Two important breakthroughs in stem cell biology were reported recently. First, some background. There are two kinds of stem cells (SC): adult (somatic) and embryonic. Adult SC come from adult tissue. Embryonic SC are obtained from the inner cells of a blastocyst, a ball of cells formed 5 to 7 days after fertilization of an egg. As opposed to adult stem cells, embryonic SC are pluripotent, i.e. they can differentiate into any cells in our body and cultured in a lab dish to produce millions of specialized cells which have potential to replace damaged or diseased tissues.
With the Bush administration’s ban on federal funding for research with new human embryonic SC lines, most experiments have been done with embryonic SC from other mammals with preliminary but promising results. For example, neurons from mouse embryonic SC have been used to treat Parkinson’s disease and spinal cord injuries, pancreatic beta cells to treat diabetes, and cardiomyocytes to repair heart muscle, all in mice.
However, differentiated cells from the SC of one individual, used to treat a different individual, can be rejected by the recipient’s immune system. This problem can be overcome by “somatic cell nuclear transfer” (SCNT) whereby the nucleus from a normal (patient’s) cell, e.g. skin cell, is transferred to an enucleated egg cell and then stimulated to generate embryonic SCs with a genetic match of the patient.
SCNT had been successful with mouse cells, but until recently not with primate cells. In November researchers from Oregon reported successful SCNT with monkey cells making it likely that SCNT can be successful in human cells. However, they used 304 eggs from 14 rhesus monkeys to generate just two embryonic SC lines. Human therapies will require far fewer eggs.
A second major breakthrough was announced one week later. Investigators in Japan and, independently, in Wisconsin, reported that adult human cells, e.g. skin cells, could be reprogrammed to generate pluripotent stem cells. The Japanese had shown earlier that mouse somatic cells could be so programmed by introduction of four specific genes. Their recent paper showed that the same four worked with human somatic cells. An adult differentiated cell from an individual has his/her genomic DNA in the generated stem cell, eliminating need for SCNT.
However, in this procedure also, problems need solving before used in therapies. Introduction of the four genes into the somatic cell was mediated by retroviral transduction, i.e. the viral genome with the inserted gene acted as a “vector” to enter the cell. Three to six such insertions of each gene were to random sites in the cell’s genome which increased the risk of tumorigenesis. In the mouse experiments about 20 percent of the recipient mice developed tumors. The vector cannot pose a risk of tumor development.

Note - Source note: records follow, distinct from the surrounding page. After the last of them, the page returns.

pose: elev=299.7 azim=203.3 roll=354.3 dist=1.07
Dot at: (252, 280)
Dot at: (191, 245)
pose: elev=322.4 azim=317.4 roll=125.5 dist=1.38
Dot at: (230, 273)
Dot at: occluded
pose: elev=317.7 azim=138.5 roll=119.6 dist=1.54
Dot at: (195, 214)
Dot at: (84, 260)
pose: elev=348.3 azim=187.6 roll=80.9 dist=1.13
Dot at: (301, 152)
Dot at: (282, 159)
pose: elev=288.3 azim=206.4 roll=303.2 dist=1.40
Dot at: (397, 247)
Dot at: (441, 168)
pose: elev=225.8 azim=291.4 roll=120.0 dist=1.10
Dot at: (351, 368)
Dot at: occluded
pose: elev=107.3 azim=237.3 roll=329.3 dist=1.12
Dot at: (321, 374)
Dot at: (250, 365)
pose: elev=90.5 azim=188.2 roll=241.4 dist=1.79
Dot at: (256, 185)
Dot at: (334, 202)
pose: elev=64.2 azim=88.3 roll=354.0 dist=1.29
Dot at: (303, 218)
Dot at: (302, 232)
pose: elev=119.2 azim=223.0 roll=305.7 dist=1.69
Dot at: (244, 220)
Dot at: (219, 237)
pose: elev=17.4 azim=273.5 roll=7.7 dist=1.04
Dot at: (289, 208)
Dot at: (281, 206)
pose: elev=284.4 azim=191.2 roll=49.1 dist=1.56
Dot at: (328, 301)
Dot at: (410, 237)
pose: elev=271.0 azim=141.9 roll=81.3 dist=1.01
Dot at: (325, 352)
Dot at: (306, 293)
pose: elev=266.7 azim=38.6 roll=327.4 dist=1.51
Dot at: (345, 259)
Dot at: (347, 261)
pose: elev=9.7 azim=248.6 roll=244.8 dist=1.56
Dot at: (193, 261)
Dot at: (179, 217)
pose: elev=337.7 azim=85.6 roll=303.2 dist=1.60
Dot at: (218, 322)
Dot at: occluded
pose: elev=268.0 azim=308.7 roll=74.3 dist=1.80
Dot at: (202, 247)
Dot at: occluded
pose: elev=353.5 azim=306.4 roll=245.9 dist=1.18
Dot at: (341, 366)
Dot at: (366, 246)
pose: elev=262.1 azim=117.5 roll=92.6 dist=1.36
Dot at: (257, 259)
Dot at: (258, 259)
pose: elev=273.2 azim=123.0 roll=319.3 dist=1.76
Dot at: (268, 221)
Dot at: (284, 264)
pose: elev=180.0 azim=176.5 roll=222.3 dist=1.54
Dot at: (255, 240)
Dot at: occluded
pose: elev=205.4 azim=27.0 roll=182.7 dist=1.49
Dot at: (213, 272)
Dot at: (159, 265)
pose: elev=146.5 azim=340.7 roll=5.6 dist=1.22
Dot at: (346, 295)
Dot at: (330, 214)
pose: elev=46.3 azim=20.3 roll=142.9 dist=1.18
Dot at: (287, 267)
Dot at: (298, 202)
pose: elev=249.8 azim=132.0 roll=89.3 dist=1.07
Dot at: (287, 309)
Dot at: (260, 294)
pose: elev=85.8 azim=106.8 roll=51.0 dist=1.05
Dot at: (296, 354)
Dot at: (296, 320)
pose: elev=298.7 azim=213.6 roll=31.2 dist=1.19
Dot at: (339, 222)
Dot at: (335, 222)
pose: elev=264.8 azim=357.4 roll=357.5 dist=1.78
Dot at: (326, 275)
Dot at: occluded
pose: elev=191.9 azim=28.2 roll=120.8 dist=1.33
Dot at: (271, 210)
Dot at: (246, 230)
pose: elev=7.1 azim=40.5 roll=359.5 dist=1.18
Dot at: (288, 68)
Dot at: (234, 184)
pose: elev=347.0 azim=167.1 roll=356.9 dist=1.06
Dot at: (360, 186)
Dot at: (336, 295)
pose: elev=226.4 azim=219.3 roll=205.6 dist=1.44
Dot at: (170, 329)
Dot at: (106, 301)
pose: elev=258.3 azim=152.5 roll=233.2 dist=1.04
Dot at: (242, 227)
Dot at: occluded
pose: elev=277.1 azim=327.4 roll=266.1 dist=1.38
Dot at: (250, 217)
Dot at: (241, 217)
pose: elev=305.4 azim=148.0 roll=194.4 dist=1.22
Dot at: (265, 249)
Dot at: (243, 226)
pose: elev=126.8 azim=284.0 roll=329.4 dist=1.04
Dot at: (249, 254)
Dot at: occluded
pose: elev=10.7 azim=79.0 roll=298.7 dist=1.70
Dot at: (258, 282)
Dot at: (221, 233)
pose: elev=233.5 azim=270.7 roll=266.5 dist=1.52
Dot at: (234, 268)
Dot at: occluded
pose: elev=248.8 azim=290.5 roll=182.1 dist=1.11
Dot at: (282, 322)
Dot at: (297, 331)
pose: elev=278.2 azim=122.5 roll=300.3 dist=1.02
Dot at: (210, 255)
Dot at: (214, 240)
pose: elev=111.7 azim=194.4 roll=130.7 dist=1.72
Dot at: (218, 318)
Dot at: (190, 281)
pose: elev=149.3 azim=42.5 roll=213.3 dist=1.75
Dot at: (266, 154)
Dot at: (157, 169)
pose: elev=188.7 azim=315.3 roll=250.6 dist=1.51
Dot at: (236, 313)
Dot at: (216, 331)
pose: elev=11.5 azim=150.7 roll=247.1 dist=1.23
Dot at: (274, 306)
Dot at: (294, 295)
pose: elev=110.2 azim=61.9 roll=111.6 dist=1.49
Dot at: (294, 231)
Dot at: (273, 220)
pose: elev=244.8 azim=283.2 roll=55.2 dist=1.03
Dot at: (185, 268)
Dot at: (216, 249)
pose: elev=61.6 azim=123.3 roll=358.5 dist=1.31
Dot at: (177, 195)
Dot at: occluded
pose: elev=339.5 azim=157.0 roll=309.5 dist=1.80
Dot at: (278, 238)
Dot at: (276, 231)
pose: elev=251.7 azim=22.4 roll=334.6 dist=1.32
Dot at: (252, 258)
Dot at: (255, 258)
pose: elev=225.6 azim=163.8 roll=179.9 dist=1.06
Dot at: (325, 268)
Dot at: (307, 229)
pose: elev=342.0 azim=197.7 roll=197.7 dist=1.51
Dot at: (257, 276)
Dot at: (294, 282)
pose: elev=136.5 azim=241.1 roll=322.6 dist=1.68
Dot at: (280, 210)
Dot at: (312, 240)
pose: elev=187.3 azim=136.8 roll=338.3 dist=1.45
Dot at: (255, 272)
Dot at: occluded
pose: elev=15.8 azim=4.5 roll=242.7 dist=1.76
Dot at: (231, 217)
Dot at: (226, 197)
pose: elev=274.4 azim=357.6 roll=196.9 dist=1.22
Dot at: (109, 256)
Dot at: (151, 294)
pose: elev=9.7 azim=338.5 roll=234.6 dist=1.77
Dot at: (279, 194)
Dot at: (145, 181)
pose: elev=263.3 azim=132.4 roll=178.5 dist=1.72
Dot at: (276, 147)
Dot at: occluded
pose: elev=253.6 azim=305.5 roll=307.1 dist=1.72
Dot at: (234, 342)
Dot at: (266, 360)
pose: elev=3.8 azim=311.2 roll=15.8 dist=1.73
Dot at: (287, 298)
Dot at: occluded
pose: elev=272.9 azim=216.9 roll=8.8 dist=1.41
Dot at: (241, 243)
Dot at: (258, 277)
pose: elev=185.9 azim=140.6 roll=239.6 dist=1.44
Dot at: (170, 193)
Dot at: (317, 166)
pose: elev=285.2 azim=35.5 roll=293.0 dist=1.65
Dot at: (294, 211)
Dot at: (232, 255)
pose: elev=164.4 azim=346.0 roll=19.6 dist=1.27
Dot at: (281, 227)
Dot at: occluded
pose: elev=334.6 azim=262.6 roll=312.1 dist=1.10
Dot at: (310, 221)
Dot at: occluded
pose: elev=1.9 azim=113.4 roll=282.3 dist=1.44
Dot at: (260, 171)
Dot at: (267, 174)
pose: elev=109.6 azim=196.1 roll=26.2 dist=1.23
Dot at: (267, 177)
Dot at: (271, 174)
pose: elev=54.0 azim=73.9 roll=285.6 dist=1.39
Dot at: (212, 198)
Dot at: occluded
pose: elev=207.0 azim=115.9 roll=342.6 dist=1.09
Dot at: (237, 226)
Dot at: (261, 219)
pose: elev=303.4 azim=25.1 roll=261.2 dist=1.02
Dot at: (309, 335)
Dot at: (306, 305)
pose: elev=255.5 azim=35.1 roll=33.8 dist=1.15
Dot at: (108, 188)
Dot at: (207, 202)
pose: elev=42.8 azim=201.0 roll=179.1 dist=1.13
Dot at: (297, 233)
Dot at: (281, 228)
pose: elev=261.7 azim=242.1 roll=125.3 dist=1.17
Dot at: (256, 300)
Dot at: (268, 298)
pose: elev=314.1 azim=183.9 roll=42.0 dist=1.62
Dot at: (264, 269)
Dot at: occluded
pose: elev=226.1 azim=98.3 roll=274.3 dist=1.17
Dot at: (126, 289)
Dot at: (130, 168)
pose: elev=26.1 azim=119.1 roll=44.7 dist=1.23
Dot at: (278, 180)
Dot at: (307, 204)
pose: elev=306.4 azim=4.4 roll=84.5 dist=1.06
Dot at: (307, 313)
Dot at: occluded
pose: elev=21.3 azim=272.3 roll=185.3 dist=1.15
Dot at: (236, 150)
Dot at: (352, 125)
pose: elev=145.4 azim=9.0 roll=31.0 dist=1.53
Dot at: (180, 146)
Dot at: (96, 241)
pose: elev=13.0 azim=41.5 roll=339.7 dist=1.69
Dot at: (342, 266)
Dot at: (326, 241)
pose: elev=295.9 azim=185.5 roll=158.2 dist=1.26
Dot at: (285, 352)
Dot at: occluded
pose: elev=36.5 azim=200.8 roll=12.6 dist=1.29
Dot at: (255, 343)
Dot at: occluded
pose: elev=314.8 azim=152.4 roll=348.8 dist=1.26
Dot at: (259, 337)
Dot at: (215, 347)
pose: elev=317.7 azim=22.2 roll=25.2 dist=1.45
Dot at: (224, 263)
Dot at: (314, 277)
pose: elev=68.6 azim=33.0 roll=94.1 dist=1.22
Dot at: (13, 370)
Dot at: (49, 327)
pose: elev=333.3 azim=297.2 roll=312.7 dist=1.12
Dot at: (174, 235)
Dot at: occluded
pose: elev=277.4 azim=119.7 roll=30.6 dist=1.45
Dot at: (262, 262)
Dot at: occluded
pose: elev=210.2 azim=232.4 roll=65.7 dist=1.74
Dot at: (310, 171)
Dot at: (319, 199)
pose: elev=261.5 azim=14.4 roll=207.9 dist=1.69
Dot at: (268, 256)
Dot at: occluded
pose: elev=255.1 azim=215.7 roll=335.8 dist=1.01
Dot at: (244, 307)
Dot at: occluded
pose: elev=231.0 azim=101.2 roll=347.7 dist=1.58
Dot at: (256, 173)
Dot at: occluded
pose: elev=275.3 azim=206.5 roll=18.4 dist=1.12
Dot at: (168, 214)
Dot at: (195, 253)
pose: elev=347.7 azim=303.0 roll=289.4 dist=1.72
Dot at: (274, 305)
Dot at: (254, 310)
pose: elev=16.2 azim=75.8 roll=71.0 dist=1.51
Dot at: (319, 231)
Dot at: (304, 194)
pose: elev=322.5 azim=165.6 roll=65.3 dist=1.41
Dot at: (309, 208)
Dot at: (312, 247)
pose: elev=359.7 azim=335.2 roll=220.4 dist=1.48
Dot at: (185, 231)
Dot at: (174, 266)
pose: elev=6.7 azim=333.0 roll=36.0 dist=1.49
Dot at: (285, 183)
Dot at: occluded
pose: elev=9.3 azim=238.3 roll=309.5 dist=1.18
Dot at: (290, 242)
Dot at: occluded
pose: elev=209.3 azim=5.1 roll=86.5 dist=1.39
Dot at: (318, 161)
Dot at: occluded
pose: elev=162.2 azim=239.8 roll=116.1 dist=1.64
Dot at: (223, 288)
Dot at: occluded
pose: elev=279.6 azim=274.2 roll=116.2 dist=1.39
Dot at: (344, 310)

Although not discussed, insertion of these genes at random sites also poses the possibility of disrupting normal gene expression. Random insertion of genes in genetically engineered plant crops has been a concern for many years, since other inheritable traits could be affected. The authors note that it might be possible to induce the four genes in the cell’s genome with small molecules that can enter the cells, so the genes would not have to be transferred into the cell. That would be much safer.
It is ironic that opponents of embryonic SC research, including President Bush, have hailed the latter breakthrough as proof that science has shown that pluripotent stem cells can be derived without destroying humans, i.e. destroying the tiny blastocyst about the size of this period.
First, without the research with embryonic SC, there wouldn’t have been these studies on somatic cells. In fact, Dr. James Thomson, who first identified embryonic SC in 1998, was senior author in the Wisconsin group that reprogrammed somatic cells. He felt the political controversy set the field back four or five years. Second, proponents of embryonic SC research have supported research in all areas of stem cell biology and welcome these findings.
Regardless of which procedure will ultimately be the most effective for therapies, the various lines of study will continue to complement each other and hasten progress.
Most important, science should not be restricted by religious dogma. Many religions and religious leaders (including some catholic theologians) do not agree that humans have a “soul” upon fertilization of the human egg. Even if all did, religious dogma should not be a weapon to stifle scientific research, in this case research that holds promise to alleviate many dread diseases and prolong human life.
David Kennell (kennell @borcim.wustl.edu) is professor emeritus of molecular microbiology at Washington University School of Medicine in St. Louis.